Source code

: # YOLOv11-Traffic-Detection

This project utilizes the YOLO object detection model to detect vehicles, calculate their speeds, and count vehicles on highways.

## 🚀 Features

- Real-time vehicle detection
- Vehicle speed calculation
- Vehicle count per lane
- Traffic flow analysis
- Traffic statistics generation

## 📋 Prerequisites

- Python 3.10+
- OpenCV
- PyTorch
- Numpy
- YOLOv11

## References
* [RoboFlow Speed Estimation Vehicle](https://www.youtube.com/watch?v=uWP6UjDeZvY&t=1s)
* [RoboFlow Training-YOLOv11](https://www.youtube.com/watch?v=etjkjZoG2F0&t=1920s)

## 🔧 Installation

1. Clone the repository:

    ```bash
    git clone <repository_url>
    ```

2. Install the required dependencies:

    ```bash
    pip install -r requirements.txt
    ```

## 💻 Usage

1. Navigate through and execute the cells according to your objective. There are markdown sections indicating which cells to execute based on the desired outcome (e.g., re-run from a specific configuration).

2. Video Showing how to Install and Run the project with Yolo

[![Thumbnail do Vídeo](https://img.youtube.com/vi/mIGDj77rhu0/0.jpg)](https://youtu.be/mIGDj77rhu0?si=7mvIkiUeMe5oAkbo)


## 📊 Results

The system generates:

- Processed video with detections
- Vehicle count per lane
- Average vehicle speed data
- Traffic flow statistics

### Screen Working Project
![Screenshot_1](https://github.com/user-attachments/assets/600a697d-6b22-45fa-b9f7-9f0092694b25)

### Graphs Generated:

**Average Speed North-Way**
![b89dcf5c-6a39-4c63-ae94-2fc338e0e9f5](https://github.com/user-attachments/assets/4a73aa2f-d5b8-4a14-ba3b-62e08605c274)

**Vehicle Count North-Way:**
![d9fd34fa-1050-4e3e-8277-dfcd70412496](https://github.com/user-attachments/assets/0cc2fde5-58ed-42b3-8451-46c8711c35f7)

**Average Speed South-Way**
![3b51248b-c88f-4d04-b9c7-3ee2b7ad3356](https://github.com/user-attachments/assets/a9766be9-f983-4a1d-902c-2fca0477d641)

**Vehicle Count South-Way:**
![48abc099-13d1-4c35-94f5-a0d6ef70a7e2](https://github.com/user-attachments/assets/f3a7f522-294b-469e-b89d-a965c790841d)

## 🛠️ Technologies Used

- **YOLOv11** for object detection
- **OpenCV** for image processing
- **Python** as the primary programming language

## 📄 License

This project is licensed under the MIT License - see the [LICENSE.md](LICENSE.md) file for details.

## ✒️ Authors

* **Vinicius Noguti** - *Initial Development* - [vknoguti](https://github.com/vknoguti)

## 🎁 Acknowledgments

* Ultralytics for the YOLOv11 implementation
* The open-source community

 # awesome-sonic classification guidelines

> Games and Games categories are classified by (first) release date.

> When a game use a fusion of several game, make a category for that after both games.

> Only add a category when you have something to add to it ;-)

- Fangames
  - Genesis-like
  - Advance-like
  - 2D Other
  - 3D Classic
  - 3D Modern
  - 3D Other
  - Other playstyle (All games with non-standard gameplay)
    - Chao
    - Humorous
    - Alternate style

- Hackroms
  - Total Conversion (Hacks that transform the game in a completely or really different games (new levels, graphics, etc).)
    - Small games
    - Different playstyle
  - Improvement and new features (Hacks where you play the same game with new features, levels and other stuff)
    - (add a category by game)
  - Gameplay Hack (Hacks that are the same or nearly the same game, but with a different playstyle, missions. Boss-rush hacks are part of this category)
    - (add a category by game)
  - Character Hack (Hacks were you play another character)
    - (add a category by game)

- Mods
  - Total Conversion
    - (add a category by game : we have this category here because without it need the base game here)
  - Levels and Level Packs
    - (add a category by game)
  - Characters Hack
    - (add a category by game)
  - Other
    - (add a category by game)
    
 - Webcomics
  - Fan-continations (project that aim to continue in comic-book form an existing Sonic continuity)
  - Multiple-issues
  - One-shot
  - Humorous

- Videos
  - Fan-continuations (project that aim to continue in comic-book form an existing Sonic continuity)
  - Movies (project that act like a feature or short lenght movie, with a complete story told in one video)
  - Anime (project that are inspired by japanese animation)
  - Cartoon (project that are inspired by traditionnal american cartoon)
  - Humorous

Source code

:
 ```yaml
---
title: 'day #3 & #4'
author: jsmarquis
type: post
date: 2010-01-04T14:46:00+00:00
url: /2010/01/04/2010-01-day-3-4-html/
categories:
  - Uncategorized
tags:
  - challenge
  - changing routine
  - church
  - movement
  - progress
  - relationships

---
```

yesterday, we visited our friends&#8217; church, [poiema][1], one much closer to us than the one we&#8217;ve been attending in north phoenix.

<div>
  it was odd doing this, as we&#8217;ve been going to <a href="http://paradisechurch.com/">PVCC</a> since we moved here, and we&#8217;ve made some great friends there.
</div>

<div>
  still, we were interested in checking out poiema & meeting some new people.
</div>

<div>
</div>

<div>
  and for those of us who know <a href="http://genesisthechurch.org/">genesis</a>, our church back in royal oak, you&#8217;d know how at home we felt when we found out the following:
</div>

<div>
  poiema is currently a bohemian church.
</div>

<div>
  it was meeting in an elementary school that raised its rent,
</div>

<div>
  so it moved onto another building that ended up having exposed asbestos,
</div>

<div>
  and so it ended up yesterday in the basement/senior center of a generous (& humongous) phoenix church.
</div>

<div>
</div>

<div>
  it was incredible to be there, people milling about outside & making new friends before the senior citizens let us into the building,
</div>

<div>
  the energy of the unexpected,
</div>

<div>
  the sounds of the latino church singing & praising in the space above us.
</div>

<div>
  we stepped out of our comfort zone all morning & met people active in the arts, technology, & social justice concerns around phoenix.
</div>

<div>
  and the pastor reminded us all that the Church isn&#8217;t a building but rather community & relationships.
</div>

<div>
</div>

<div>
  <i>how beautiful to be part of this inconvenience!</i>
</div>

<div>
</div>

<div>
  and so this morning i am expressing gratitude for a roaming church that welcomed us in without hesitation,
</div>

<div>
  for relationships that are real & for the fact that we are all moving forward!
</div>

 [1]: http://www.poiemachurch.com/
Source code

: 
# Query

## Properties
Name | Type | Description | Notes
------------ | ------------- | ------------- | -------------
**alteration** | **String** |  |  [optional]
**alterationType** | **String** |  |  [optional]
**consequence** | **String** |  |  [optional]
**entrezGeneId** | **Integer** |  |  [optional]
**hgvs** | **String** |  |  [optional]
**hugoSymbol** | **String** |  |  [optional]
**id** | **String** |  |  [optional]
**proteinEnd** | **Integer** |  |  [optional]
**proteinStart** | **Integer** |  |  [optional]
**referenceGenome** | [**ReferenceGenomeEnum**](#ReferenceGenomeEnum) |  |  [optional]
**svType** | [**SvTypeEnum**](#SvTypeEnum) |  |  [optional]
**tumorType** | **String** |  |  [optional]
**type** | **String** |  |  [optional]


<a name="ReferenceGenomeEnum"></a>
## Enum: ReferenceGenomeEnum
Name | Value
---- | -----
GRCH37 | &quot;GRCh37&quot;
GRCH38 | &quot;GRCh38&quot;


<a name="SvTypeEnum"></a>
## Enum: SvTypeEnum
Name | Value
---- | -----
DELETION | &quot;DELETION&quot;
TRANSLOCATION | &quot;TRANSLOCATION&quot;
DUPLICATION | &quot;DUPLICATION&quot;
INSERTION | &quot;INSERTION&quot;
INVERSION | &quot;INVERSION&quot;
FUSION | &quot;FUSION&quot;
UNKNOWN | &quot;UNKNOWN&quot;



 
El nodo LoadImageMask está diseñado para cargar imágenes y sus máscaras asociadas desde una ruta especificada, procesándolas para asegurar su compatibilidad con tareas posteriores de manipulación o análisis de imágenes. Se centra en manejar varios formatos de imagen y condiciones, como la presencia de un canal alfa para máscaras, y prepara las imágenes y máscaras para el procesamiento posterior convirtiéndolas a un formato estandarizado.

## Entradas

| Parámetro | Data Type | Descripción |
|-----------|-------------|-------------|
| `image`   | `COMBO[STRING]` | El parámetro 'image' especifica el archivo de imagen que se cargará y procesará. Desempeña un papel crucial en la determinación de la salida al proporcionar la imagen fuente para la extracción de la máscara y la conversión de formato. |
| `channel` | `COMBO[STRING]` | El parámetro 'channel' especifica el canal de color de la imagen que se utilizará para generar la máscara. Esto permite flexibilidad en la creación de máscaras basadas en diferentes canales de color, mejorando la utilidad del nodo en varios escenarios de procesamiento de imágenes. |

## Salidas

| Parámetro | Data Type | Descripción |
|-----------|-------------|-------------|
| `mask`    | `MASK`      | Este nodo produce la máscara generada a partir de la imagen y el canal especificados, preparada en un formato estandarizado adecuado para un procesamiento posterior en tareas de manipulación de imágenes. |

• • • • •

TASK ITEM => Look through the entries and return each line that has the word "youtube" in it.

ANSWER FOR THIS EXERCISE =>
* [RoboFlow Speed Estimation Vehicle](https://www.youtube.com/watch?v=uWP6UjDeZvY&t=1s)
* [RoboFlow Training-YOLOv11](https://www.youtube.com/watch?v=etjkjZoG2F0&t=1920s)
[![Thumbnail do Vídeo](https://img.youtube.com/vi/mIGDj77rhu0/0.jpg)](https://youtu.be/mIGDj77rhu0?si=7mvIkiUeMe5oAkbo)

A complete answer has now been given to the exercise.